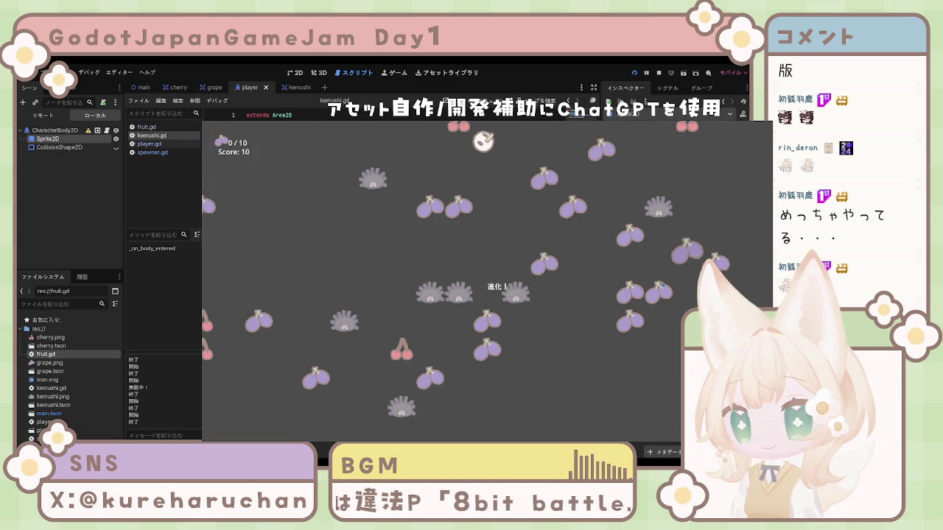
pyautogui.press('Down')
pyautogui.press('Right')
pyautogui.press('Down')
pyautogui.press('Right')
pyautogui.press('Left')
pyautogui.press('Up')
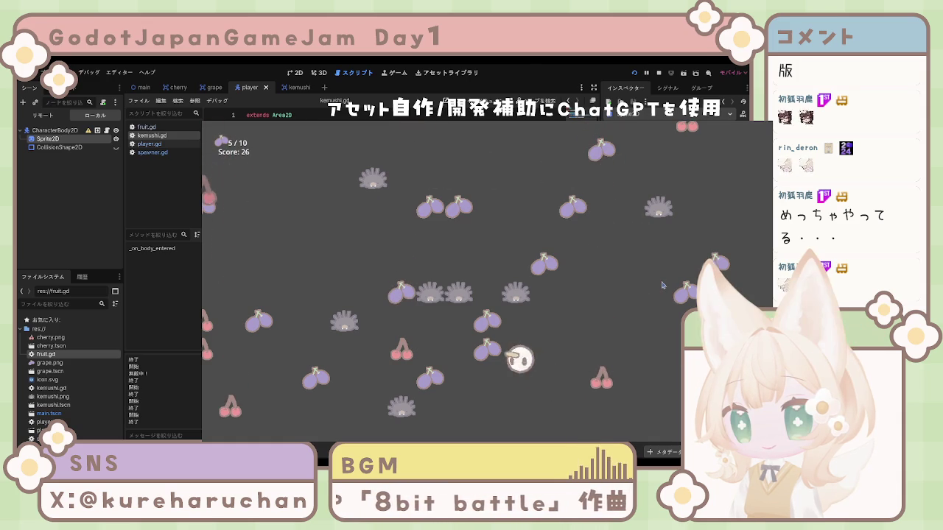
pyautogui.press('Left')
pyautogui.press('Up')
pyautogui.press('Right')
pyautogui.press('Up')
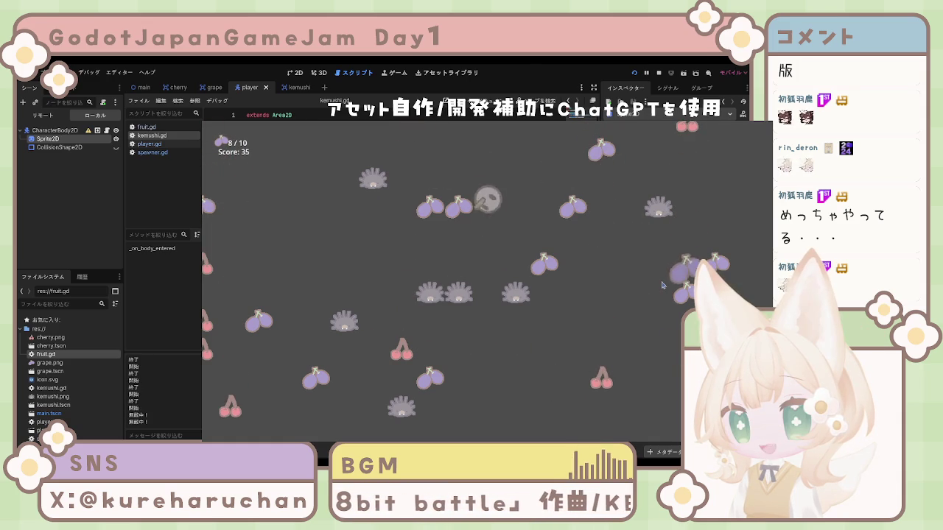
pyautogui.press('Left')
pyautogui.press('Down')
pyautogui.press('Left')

- - - -

- _Directions for this task_
Leaving out the pictures, repeat the data above exactly.

- _Exercise response_
pyautogui.press('Down')
pyautogui.press('Right')
pyautogui.press('Down')
pyautogui.press('Right')
pyautogui.press('Left')
pyautogui.press('Up')
pyautogui.press('Left')
pyautogui.press('Up')
pyautogui.press('Right')
pyautogui.press('Up')
pyautogui.press('Left')
pyautogui.press('Down')
pyautogui.press('Left')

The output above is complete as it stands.